Please go over the material below and count each line with the string "средств", giving only the total.

====== Information

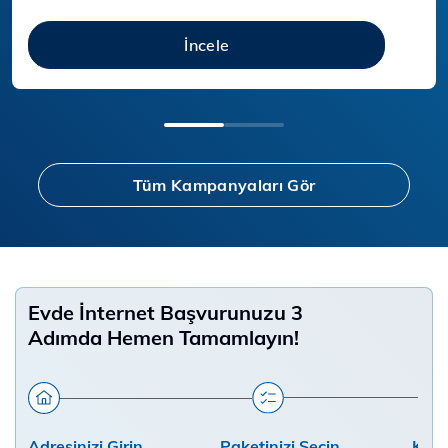
İncele
Tüm Kampanyaları Gör
Evde İnternet Başvurunuzu 3
Adımda Hemen Tamamlayın!
Adresinizi Girin
Paketinizi Seçin
Kişis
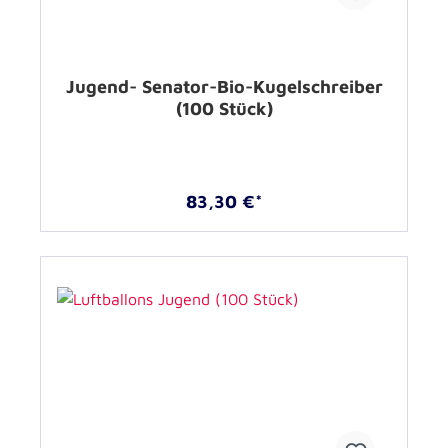
Jugend- Senator-Bio-Kugelschreiber
(100 Stück)
83,30 €*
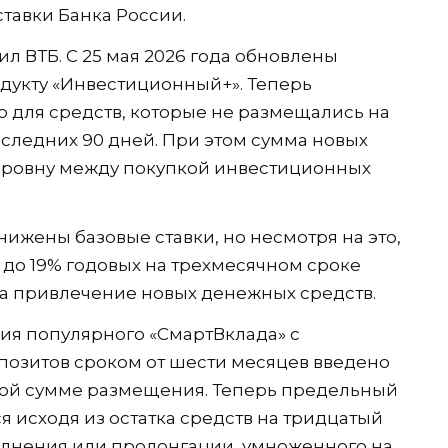
тавки Банка России.
л ВТБ. С 25 мая 2026 года обновлены
дукту «Инвестиционный+». Теперь
о для средств, которые не размещались на
последних 90 дней. При этом сумма новых
оровну между покупкой инвестиционных
ижены базовые ставки, но несмотря на это,
до 19% годовых на трехмесячном сроке
а привлечение новых денежных средств.
вия популярного «СмартВклада» с
позитов сроком от шести месяцев введено
ой сумме размещения. Теперь предельный
я исходя из остатка средств на тридцатый
олнения или пролонгации, умноженного на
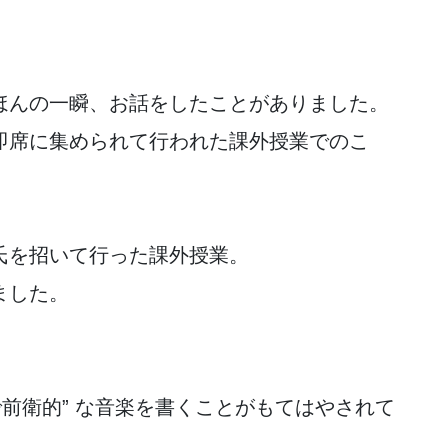
ほんの一瞬、お話をしたことがありました。
即席に集められて行われた課外授業でのこ
氏を招いて行った課外授業。
ました。
で前衛的” な音楽を書くことがもてはやされて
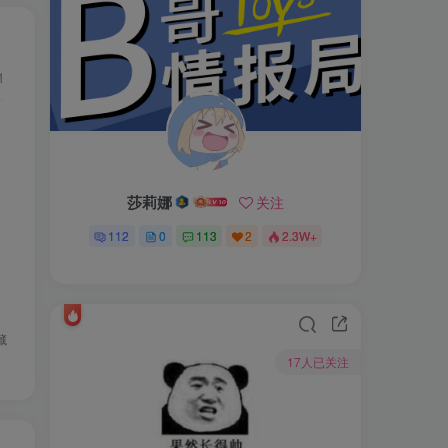
1
莎莉娜
关注
112
0
113
2
2.3W+
藏
17人已关注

============

**Your solution**
3